| MATERIAL PROVIDED |
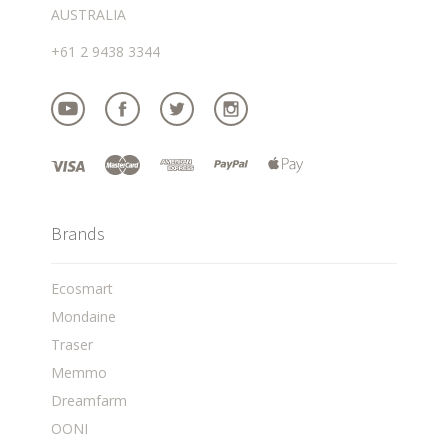
AUSTRALIA
+61 2 9438 3344
Brands
Ecosmart
Mondaine
Traser
Memmo
Dreamfarm
OONI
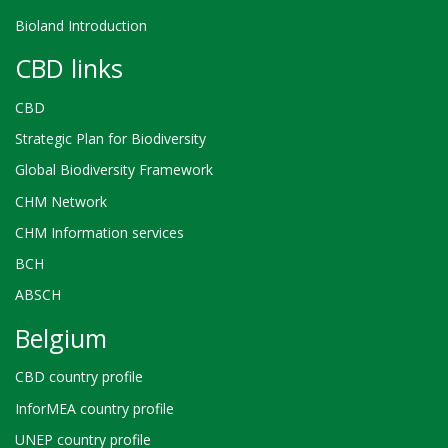
Bioland Introduction
CBD links
CBD
Strategic Plan for Biodiversity
Global Biodiversity Framework
CHM Network
CHM Information services
BCH
ABSCH
Belgium
CBD country profile
InforMEA country profile
UNEP country profile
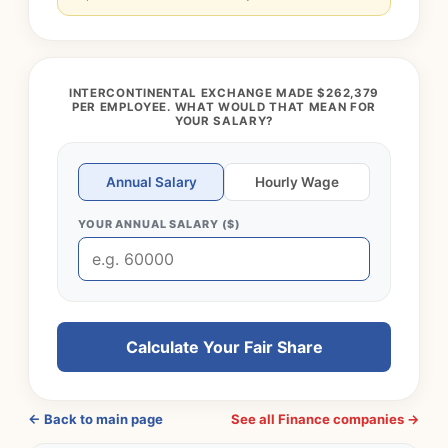
INTERCONTINENTAL EXCHANGE MADE $262,379
PER EMPLOYEE. WHAT WOULD THAT MEAN FOR
YOUR SALARY?
Annual Salary
Hourly Wage
YOUR ANNUAL SALARY ($)
Calculate Your Fair Share
← Back to main page
See all Finance companies →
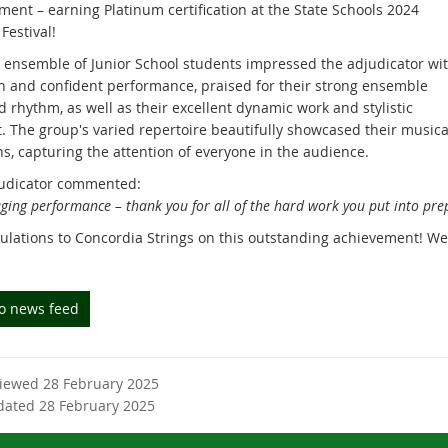
ment – earning Platinum certification at the State Schools 2024
Festival!
 ensemble of Junior School students impressed the adjudicator wi
un and confident performance, praised for their strong ensemble
 rhythm, as well as their excellent dynamic work and stylistic
t. The group's varied repertoire beautifully showcased their musica
hs, capturing the attention of everyone in the audience.
udicator commented:
ging performance – thank you for all of the hard work you put into prep
ulations to Concordia Strings on this outstanding achievement! We 
to news feed
viewed 28 February 2025
dated 28 February 2025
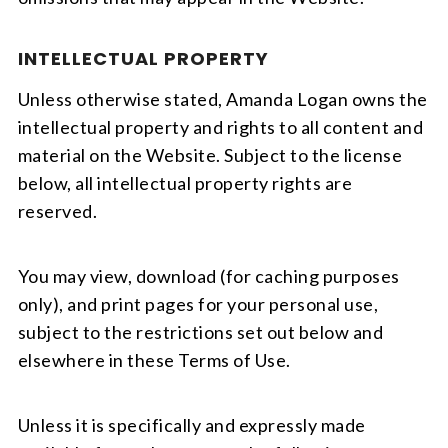
INTELLECTUAL PROPERTY
Unless otherwise stated, Amanda Logan owns the
intellectual property and rights to all content and
material on the Website. Subject to the license
below, all intellectual property rights are
reserved.
You may view, download (for caching purposes
only), and print pages for your personal use,
subject to the restrictions set out below and
elsewhere in these Terms of Use.
Unless it is specifically and expressly made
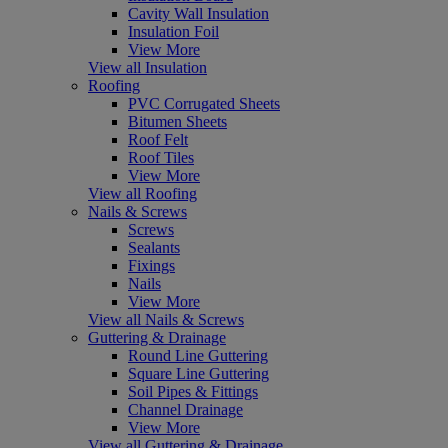
Cavity Wall Insulation
Insulation Foil
View More
View all Insulation
Roofing
PVC Corrugated Sheets
Bitumen Sheets
Roof Felt
Roof Tiles
View More
View all Roofing
Nails & Screws
Screws
Sealants
Fixings
Nails
View More
View all Nails & Screws
Guttering & Drainage
Round Line Guttering
Square Line Guttering
Soil Pipes & Fittings
Channel Drainage
View More
View all Guttering & Drainage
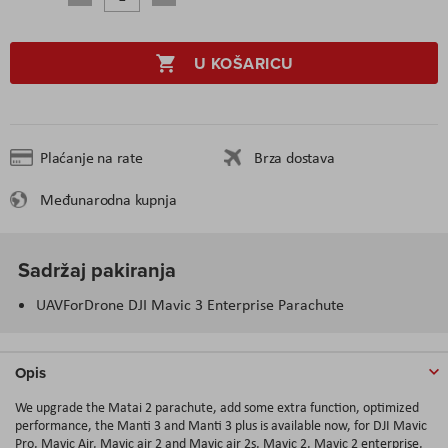
U KOŠARICU
Plaćanje na rate
Brza dostava
Međunarodna kupnja
Sadržaj pakiranja
UAVForDrone DJI Mavic 3 Enterprise Parachute
Opis
We upgrade the Matai 2 parachute, add some extra function, optimized
performance, the Manti 3 and Manti 3 plus is available now, for DJI Mavic
Pro, Mavic Air, Mavic air 2 and Mavic air 2s, Mavic 2, Mavic 2 enterprise,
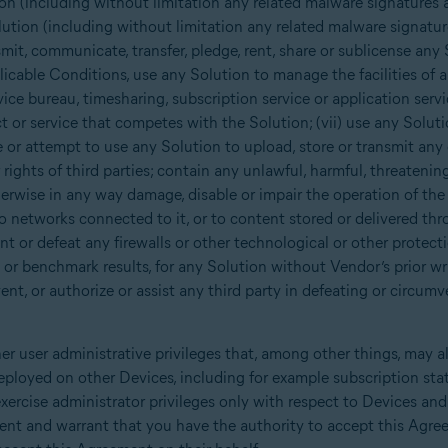
on (including without limitation any related malware signatures 
ution (including without limitation any related malware signatur
nsmit, communicate, transfer, pledge, rent, share or sublicense any 
cable Conditions, use any Solution to manage the facilities of a 
ice bureau, timesharing, subscription service or application service
t or service that competes with the Solution; (vii) use any Solut
e or attempt to use any Solution to upload, store or transmit any 
r rights of third parties; contain any unlawful, harmful, threateni
herwise in any way damage, disable or impair the operation of the 
o networks connected to it, or to content stored or delivered thr
t or defeat any firewalls or other technological or other protectio
 or benchmark results, for any Solution without Vendor’s prior wri
nt, or authorize or assist any third party in defeating or circumv
er user administrative privileges that, among other things, may a
eployed on other Devices, including for example subscription sta
xercise administrator privileges only with respect to Devices an
sent and warrant that you have the authority to accept this Agre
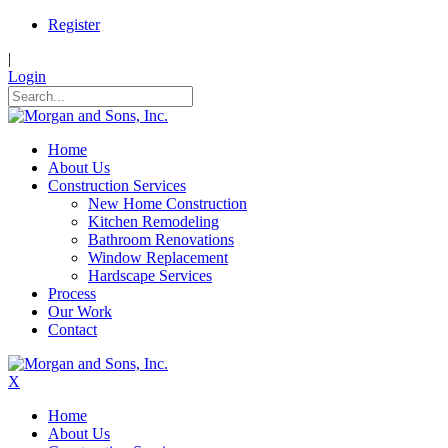
Register
|
Login
Home
About Us
Construction Services
New Home Construction
Kitchen Remodeling
Bathroom Renovations
Window Replacement
Hardscape Services
Process
Our Work
Contact
X
Home
About Us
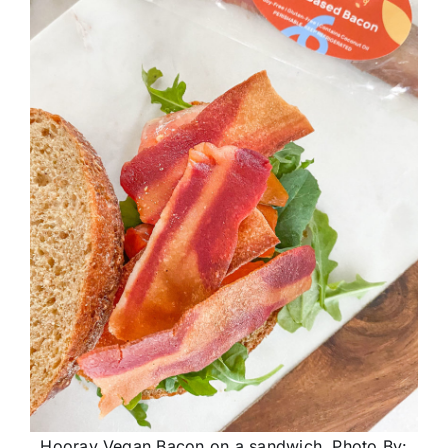
Hooray Vegan Bacon on a sandwich. Photo By:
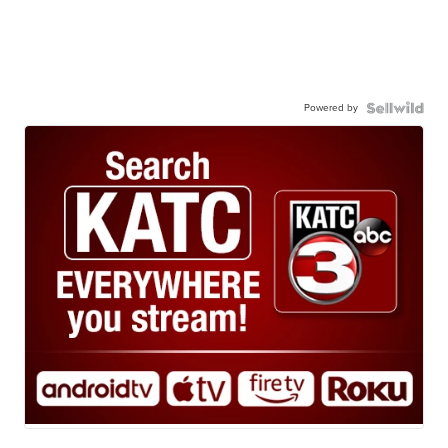
Powered by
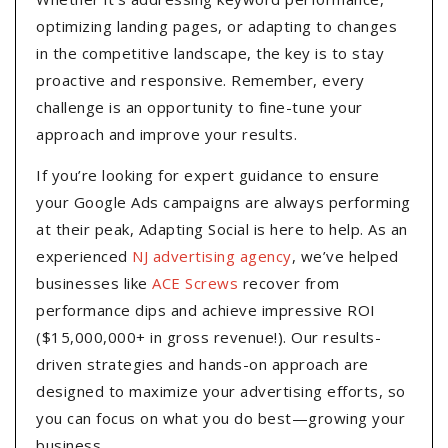
optimizing landing pages, or adapting to changes
in the competitive landscape, the key is to stay
proactive and responsive. Remember, every
challenge is an opportunity to fine-tune your
approach and improve your results.
If you’re looking for expert guidance to ensure
your Google Ads campaigns are always performing
at their peak, Adapting Social is here to help. As an
experienced
NJ advertising agency
, we’ve helped
businesses like
ACE Screws
recover from
performance dips and achieve impressive ROI
($15,000,000+ in gross revenue!). Our results-
driven strategies and hands-on approach are
designed to maximize your advertising efforts, so
you can focus on what you do best—growing your
business.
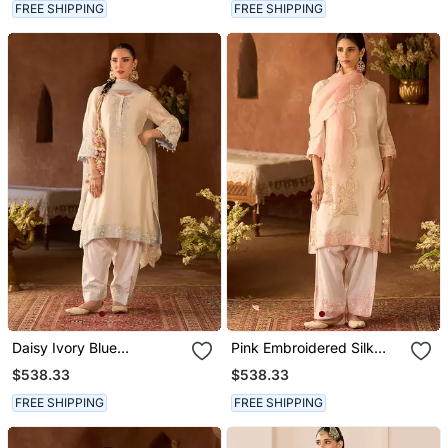
FREE SHIPPING
FREE SHIPPING
Daisy Ivory Blue
Pink Embroidered Silk
Embroidered Silk
Chanderi Kurta Set
$538.33
$538.33
Chanderi Kurta Set
FREE SHIPPING
FREE SHIPPING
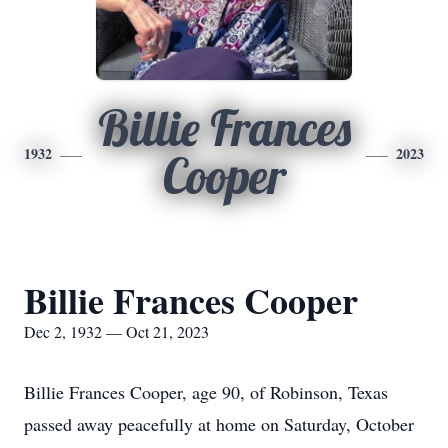
Billie Frances
1932
2023
Cooper
Billie Frances Cooper
Dec 2, 1932 — Oct 21, 2023
Billie Frances Cooper, age 90, of Robinson, Texas
passed away peacefully at home on Saturday, October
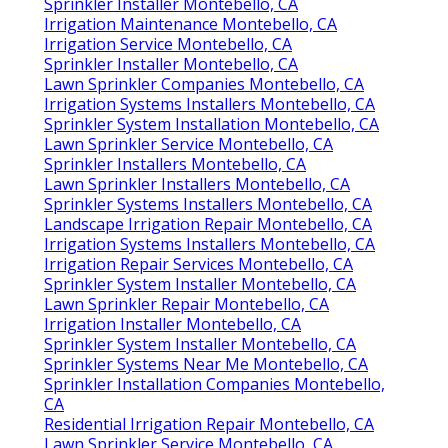
Sprinkler Installer Montebello, CA
Irrigation Maintenance Montebello, CA
Irrigation Service Montebello, CA
Sprinkler Installer Montebello, CA
Lawn Sprinkler Companies Montebello, CA
Irrigation Systems Installers Montebello, CA
Sprinkler System Installation Montebello, CA
Lawn Sprinkler Service Montebello, CA
Sprinkler Installers Montebello, CA
Lawn Sprinkler Installers Montebello, CA
Sprinkler Systems Installers Montebello, CA
Landscape Irrigation Repair Montebello, CA
Irrigation Systems Installers Montebello, CA
Irrigation Repair Services Montebello, CA
Sprinkler System Installer Montebello, CA
Lawn Sprinkler Repair Montebello, CA
Irrigation Installer Montebello, CA
Sprinkler System Installer Montebello, CA
Sprinkler Systems Near Me Montebello, CA
Sprinkler Installation Companies Montebello,
CA
Residential Irrigation Repair Montebello, CA
Lawn Sprinkler Service Montebello, CA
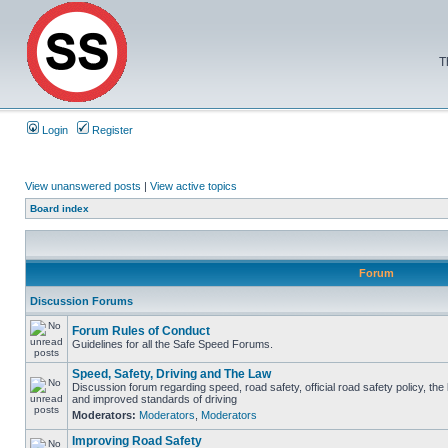
T
Login
Register
View unanswered posts
|
View active topics
Board index
Forum
Discussion Forums
Forum Rules of Conduct
Guidelines for all the Safe Speed Forums.
Speed, Safety, Driving and The Law
Discussion forum regarding speed, road safety, official road safety policy, the
and improved standards of driving
Moderators:
Moderators
,
Moderators
Improving Road Safety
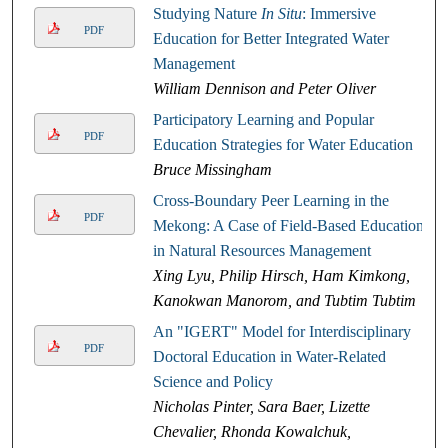
Studying Nature
In Situ
: Immersive
PDF
Education for Better Integrated Water
Management
William Dennison and Peter Oliver
Participatory Learning and Popular
PDF
Education Strategies for Water Education
Bruce Missingham
Cross-Boundary Peer Learning in the
PDF
Mekong: A Case of Field-Based Education
in Natural Resources Management
Xing Lyu, Philip Hirsch, Ham Kimkong,
Kanokwan Manorom, and Tubtim Tubtim
An "IGERT" Model for Interdisciplinary
PDF
Doctoral Education in Water-Related
Science and Policy
Nicholas Pinter, Sara Baer, Lizette
Chevalier, Rhonda Kowalchuk,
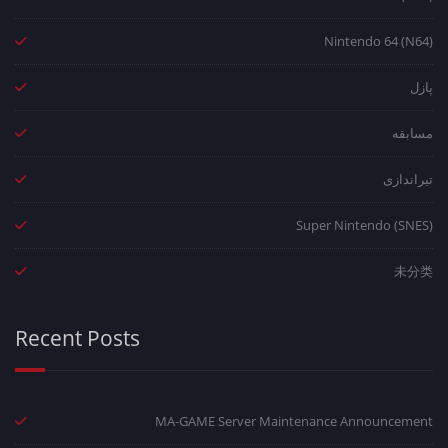
Nintendo 64 (N64)
پازل
مسابقه
تیراندازی
Super Nintendo (SNES)
未分类
Recent Posts
MA-GAME Server Maintenance Announcement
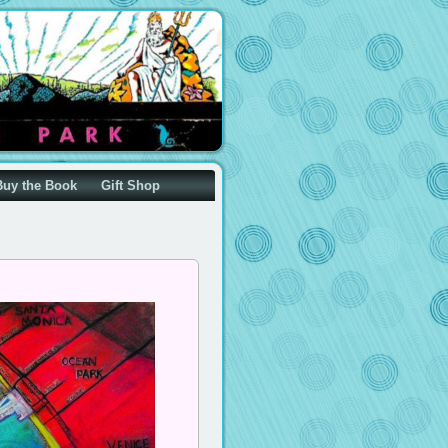
Buy the Book
Gift Shop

| EXERCISE DETAILS |
Lay out the lines from the one with "INTERCONTINENTAL EXCHANGE MADE $262,379" through the one with "See all Finance companies →" as a Markdown table, leaving out blank lines. Use a Row column to number each line and a Text column to hold the line itself.

| EXPECTED OUTPUT |
| Row | Text |
|---|---|
| 1 | INTERCONTINENTAL EXCHANGE MADE $262,379 |
| 2 | PER EMPLOYEE. WHAT WOULD THAT MEAN FOR |
| 3 | YOUR SALARY? |
| 4 | Annual Salary |
| 5 | Hourly Wage |
| 6 | YOUR ANNUAL SALARY ($) |
| 7 | Calculate Your Fair Share |
| 8 | ← Back to main page |
| 9 | See all Finance companies → |